3) Litigation – according to Ayaan, litigation is increasingly being used to:
“silence people with an alternative opinion or an opinion that is supposed to be offensive. Even when the person taking you to Court knows they are going to lose the case, sometimes the financial cost of fighting the proceedings may be too great, even at the risk of going bankrupt, thereby effectively silencing you.”
4) Lobbying – here she was specifically referring to the lobbying of governments by Muslim organizations and was critical of the fact that:
“Government is lobbied to such a degree using words like xenophobia, racism, playing the victim card, not to write anything negative in public school textbooks or not to teach in a fair way Islam in the West and the threat it poses to young people.”
5) Cultural relativism - Ayaan says that ‘Western progression’ teaches us to say “we do not want to discriminate, we want to create everyone equal”, however she believes that:
“Individuals are equal but cultures and ideas are not equal.”
This is a concept which she writes extensively about in Nomad.
She reiterates here that although we openly and critically discuss some of the bad practices by various cultures in the West (namely by the ‘Ango-Saxon’), we do not do so, or at least not enough, of Islam (and nor for that matter other cultures, such as Chinese, Indian, African).
Ayaan laments the fact that many so called ‘enlightened liberal people’ respond to criticism of Islam by saying: “but we've got to respect their culture" and questions what are some of the things we are actually being asked to respect. Forced marriages? Honor killings? Female genital mutilation?
She urges people to apply the same critical scrutiny of all cultures and warns against the increasing rationalization and searching for excuses. She says that when we do so:
“WE are actually being racist. You pretend that you’re protecting a minority, but you are not. You have very low expectations of a people that you label a minority.”

What the task requires.
Pick up the piece on Ayaan's account of how criticism of Islam is silenced, and continue it from its last sentence.

Data shown.
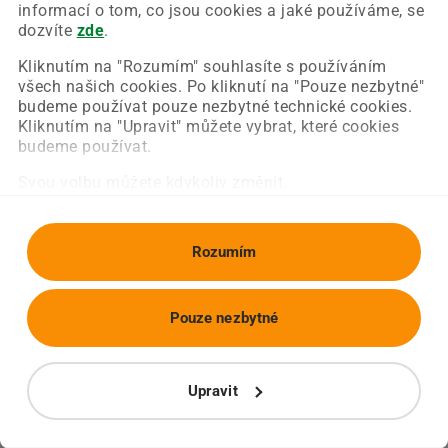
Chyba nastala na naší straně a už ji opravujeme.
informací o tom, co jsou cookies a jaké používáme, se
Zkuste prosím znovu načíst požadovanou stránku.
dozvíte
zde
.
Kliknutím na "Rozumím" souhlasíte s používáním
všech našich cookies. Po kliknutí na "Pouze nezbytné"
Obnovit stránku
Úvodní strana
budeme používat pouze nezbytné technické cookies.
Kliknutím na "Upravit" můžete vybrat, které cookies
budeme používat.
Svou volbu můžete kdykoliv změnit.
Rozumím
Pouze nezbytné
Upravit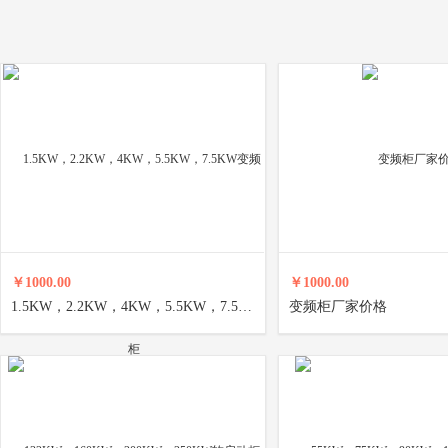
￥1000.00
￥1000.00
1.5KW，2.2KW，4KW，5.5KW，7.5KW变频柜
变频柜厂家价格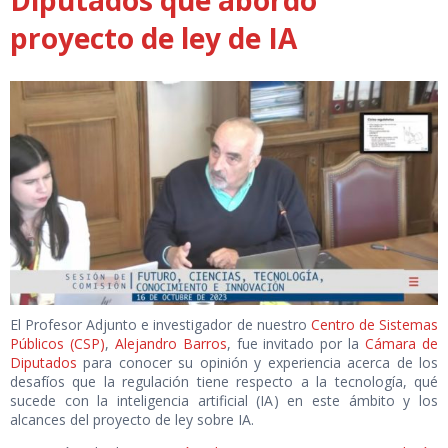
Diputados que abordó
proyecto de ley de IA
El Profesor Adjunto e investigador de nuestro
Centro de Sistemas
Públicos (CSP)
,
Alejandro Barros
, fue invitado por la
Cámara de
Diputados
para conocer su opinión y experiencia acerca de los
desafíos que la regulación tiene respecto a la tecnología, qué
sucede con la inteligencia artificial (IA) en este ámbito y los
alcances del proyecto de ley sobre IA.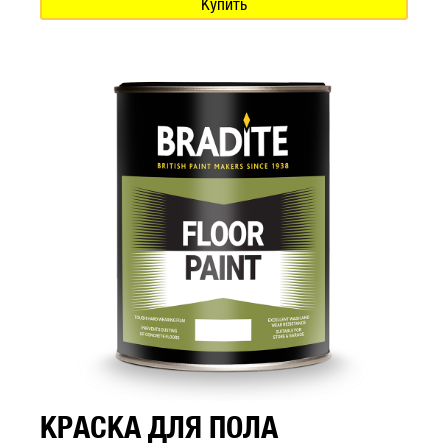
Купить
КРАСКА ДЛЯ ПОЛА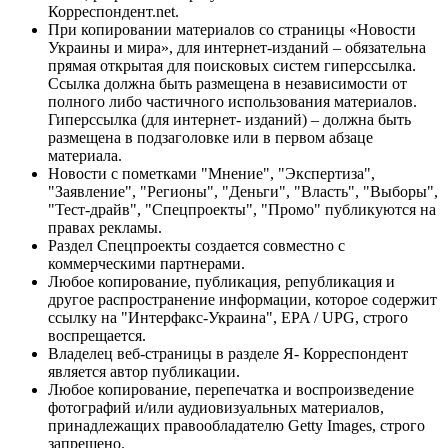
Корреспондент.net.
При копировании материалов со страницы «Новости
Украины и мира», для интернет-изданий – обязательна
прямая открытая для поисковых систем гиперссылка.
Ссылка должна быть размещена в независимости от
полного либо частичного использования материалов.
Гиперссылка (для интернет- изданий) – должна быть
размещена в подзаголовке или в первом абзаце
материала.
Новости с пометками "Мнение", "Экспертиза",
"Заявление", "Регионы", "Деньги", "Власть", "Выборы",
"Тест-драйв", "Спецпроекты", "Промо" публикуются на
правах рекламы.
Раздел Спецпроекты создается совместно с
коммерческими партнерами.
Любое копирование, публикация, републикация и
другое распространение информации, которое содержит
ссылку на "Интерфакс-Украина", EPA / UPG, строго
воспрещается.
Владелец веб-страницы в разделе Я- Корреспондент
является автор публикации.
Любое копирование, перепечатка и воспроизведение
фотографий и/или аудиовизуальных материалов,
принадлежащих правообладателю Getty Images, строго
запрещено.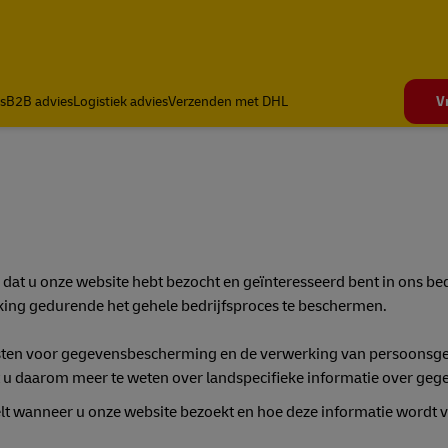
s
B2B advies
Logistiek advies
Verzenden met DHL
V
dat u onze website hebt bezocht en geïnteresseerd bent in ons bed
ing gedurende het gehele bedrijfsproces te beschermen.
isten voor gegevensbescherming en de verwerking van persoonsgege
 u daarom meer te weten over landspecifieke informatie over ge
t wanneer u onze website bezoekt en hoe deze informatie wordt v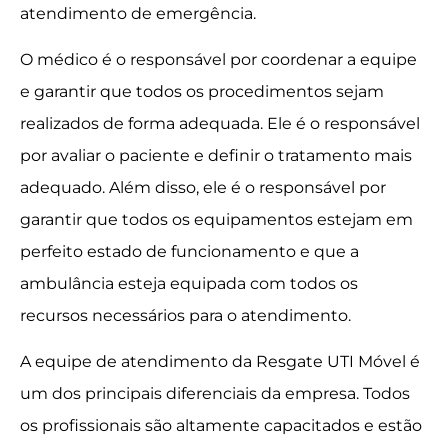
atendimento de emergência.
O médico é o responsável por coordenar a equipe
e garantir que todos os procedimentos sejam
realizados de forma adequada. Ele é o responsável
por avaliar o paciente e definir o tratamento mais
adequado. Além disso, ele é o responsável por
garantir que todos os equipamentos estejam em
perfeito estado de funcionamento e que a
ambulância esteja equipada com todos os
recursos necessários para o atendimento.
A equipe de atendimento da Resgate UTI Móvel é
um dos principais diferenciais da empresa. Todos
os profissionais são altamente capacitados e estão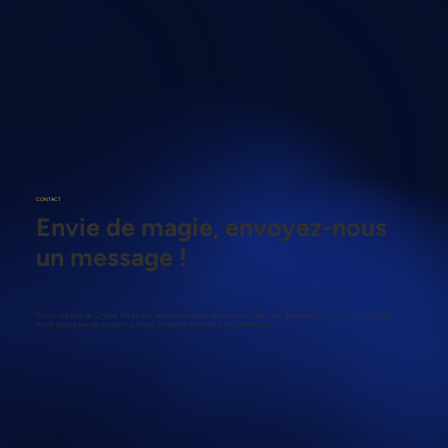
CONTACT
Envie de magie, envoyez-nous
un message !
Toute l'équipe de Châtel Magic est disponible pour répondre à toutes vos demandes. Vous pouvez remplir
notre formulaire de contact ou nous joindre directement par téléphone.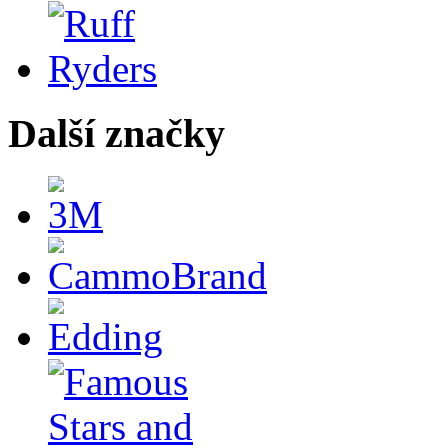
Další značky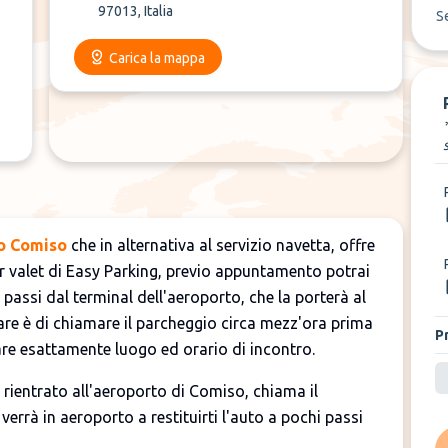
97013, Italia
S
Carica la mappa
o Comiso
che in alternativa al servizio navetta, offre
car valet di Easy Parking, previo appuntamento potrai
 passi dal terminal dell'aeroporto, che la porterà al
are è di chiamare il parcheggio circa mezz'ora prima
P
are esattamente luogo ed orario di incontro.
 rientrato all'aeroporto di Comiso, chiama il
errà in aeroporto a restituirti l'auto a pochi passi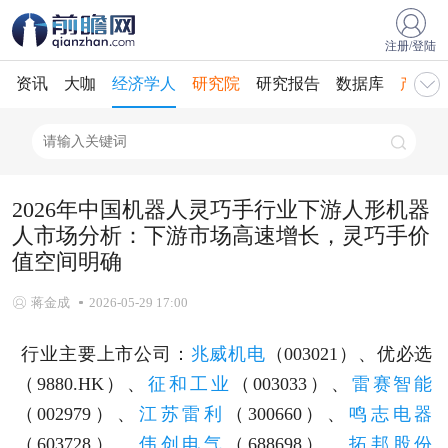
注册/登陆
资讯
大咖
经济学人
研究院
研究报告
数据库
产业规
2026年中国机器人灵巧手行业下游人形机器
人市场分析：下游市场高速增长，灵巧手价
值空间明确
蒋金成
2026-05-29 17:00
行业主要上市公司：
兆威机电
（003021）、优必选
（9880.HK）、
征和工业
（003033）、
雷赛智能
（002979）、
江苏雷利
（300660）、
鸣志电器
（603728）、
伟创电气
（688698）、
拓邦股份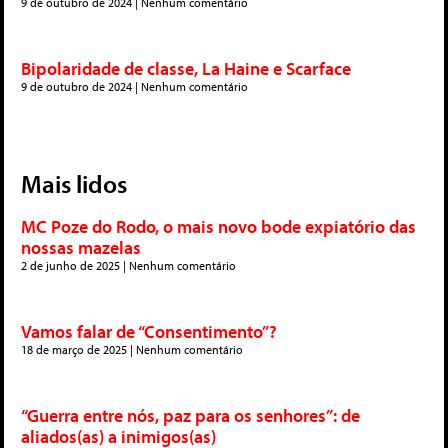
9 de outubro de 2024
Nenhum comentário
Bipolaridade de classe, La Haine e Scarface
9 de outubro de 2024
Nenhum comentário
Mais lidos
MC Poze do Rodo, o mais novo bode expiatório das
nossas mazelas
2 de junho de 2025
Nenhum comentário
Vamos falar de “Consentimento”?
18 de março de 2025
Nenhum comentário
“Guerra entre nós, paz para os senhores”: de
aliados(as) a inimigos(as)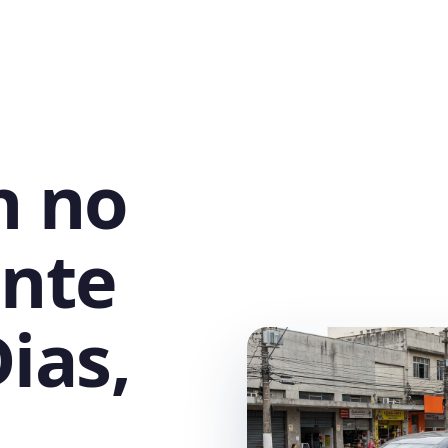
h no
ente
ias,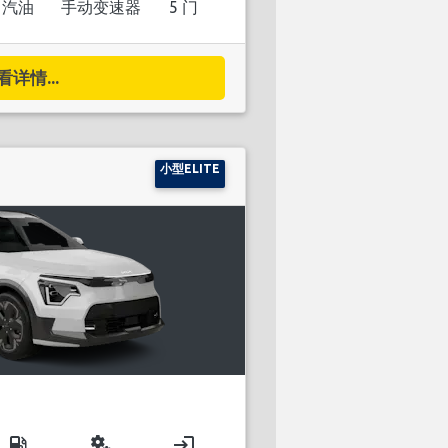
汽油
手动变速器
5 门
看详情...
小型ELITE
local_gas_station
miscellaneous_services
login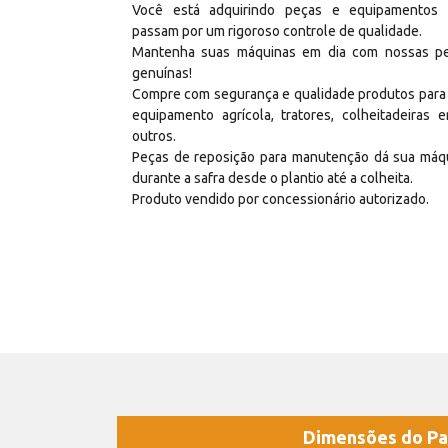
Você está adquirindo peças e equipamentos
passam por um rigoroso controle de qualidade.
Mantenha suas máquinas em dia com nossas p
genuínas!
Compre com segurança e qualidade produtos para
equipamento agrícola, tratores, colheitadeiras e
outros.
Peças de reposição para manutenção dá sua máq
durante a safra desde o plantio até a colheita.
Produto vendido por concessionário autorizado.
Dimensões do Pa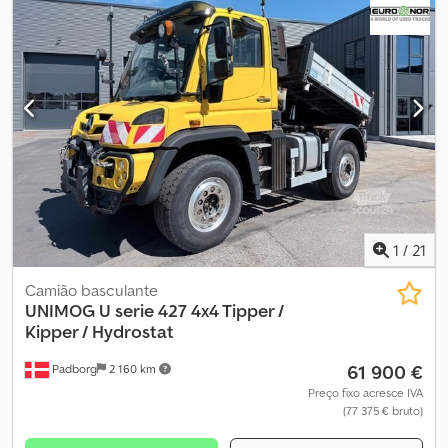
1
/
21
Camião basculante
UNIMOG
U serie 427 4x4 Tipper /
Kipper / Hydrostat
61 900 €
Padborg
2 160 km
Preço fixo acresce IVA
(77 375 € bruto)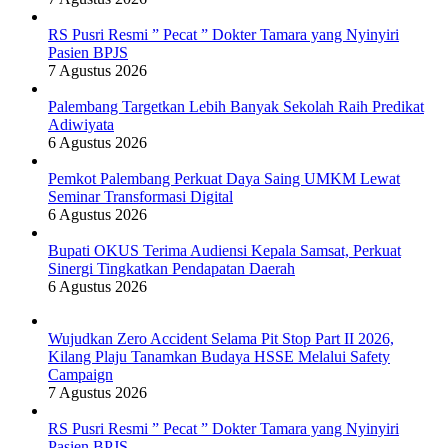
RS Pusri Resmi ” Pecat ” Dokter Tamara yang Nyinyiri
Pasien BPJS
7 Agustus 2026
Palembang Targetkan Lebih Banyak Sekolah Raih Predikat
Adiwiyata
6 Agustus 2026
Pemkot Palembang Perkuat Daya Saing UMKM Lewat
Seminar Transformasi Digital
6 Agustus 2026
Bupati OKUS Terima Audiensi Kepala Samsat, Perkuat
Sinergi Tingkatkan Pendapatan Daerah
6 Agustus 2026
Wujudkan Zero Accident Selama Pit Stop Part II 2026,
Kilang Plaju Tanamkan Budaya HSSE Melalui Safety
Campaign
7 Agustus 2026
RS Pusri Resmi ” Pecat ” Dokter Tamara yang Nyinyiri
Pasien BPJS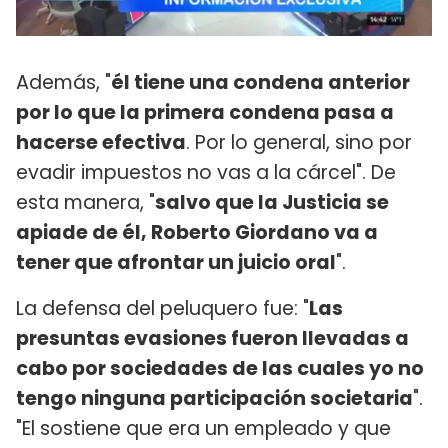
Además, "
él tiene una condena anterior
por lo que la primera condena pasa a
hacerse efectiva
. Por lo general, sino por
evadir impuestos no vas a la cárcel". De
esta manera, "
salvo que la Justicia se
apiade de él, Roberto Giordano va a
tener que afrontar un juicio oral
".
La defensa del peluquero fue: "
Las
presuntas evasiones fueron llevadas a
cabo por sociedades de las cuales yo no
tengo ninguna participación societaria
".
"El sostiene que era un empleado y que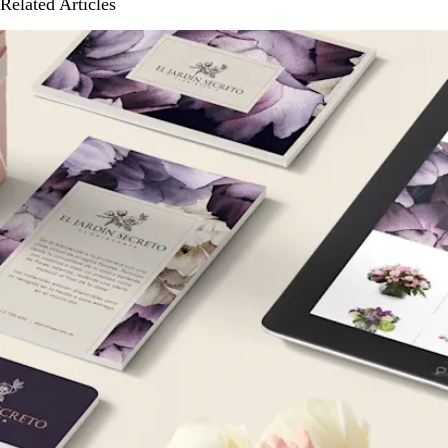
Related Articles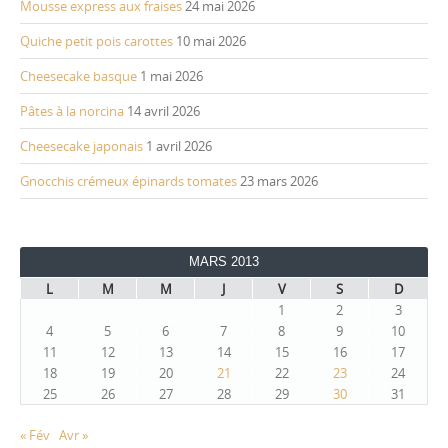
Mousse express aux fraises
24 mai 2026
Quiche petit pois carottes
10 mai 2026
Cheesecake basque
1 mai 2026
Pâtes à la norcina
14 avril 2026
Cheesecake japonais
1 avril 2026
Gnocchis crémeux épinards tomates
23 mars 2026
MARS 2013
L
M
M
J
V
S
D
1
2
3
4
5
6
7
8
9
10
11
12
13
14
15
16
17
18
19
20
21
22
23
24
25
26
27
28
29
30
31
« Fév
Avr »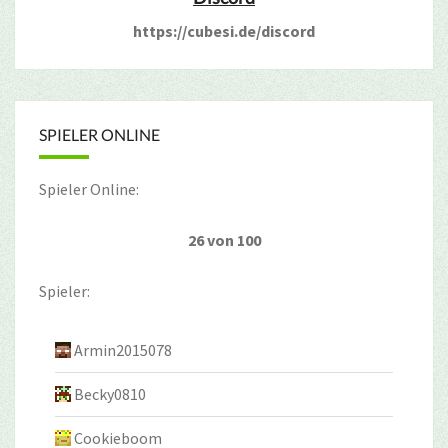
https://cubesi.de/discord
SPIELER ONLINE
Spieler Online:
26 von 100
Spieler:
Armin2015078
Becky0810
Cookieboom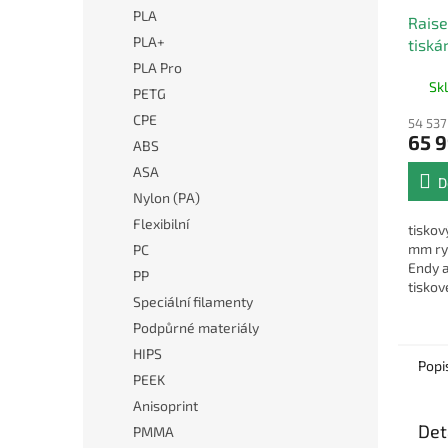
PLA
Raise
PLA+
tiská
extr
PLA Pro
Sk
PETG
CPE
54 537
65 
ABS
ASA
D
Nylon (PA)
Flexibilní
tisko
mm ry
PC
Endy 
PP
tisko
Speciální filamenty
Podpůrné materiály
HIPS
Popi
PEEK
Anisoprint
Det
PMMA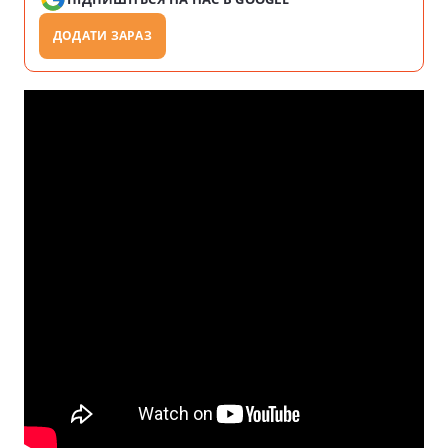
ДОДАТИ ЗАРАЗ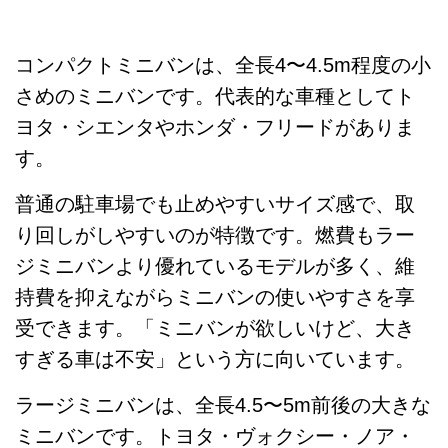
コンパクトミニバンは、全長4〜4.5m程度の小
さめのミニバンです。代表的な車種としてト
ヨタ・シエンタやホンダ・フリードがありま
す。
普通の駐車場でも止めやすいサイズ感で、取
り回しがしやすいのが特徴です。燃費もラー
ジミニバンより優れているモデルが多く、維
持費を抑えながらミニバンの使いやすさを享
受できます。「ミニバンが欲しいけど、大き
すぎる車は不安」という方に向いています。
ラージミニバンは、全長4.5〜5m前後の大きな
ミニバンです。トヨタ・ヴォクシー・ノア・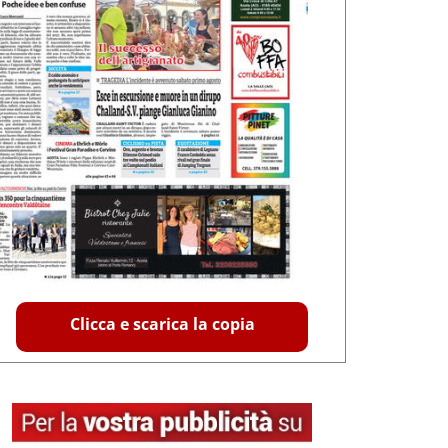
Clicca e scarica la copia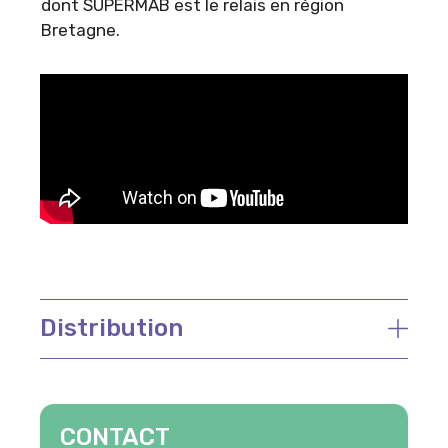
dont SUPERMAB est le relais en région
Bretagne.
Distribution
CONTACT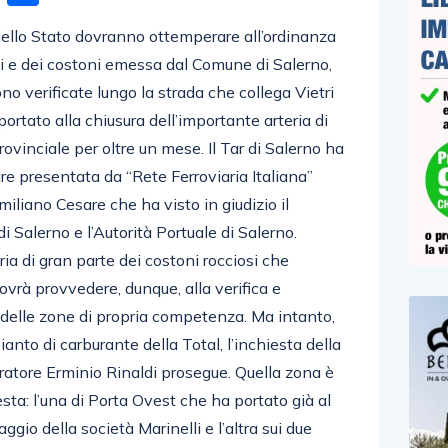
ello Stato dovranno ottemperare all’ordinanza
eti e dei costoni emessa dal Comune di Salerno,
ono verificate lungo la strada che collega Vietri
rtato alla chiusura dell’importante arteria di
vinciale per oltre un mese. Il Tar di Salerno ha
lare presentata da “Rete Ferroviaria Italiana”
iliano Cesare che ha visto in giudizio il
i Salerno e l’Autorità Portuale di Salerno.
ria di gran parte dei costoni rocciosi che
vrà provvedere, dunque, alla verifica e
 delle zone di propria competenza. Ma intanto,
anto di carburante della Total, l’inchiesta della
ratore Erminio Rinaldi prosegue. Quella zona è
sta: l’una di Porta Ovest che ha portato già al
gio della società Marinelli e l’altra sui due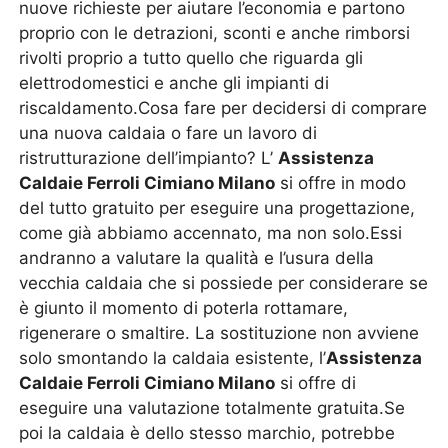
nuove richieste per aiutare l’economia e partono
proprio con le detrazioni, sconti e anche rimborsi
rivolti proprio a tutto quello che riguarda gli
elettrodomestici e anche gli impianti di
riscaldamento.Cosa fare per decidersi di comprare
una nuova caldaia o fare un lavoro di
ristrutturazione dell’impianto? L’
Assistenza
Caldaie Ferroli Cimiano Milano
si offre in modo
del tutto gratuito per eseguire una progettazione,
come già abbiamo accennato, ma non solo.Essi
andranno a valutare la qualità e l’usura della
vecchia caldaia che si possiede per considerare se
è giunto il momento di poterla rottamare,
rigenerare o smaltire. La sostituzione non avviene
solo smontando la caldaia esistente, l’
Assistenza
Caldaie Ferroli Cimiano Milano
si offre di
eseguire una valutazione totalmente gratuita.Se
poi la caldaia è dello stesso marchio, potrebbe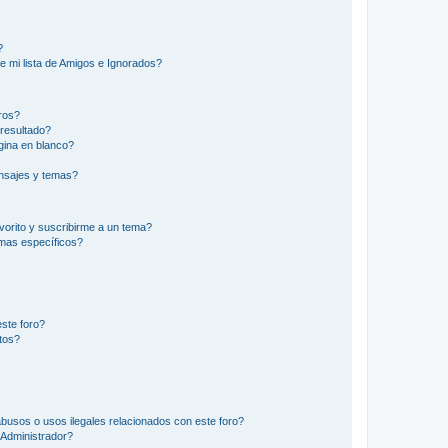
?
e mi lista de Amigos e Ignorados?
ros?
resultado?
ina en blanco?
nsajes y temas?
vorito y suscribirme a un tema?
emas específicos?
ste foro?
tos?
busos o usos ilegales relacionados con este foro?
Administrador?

Response to the task.
Ayaan warns that the failure to question and critically discuss certain aspects of other cultures means we are turning our backs on those in very need of our attention and protection the most, such women and minorities.
CONCLUSION
Ayaan’s conclusion was thought provoking and illuminating. She said:
“We now live in a world that has become more dangerous and part of that danger is justified in the name of Islam. That in the West it is almost impossible to discuss these subjects. We have an artificial image of Islam…The normal exchange of opinions in a market place of ideas about what to do about a major social problem is systematically silenced.”
“In the US, we no longer talk about Islamic radicalists, were not allowed to talk about Islamic violence or even jihad. We are now just fighting violent extremists. That is not a victory for the left. It is not a victory for the right. It’s not a victory for those Muslims, men and women who fled countries ruled under Sharia or various forms of autocracy who are seeking a better life. It is not a victory for the voters who have been patient and are trying to hold on to their values. It is a victory for tyranny, a victory for radicals Islam, because radical Islam has succeeded in using the vocabulary of freedom and the institutions of freedom to destroy freedom.”
She ended the talk with the following simple suggestion about what each one of us can do combat radical Islam:
“Keep talking about it. Keep raising the subject. Keep exposing it.”
The forum in which Ayaan spoke was titled: Eternal Vigilance - Why we must not take Freedom of Speech for Granted. At a time when freedom of speech is continuously being eroded by the threat of terrorism, political correctness and self-censorship, Ayaan Hirsi Ali unfailingly demonstrates time and time again why famed British historian Andrew Roberts was so right when he recently described her as “the bravest woman I know”.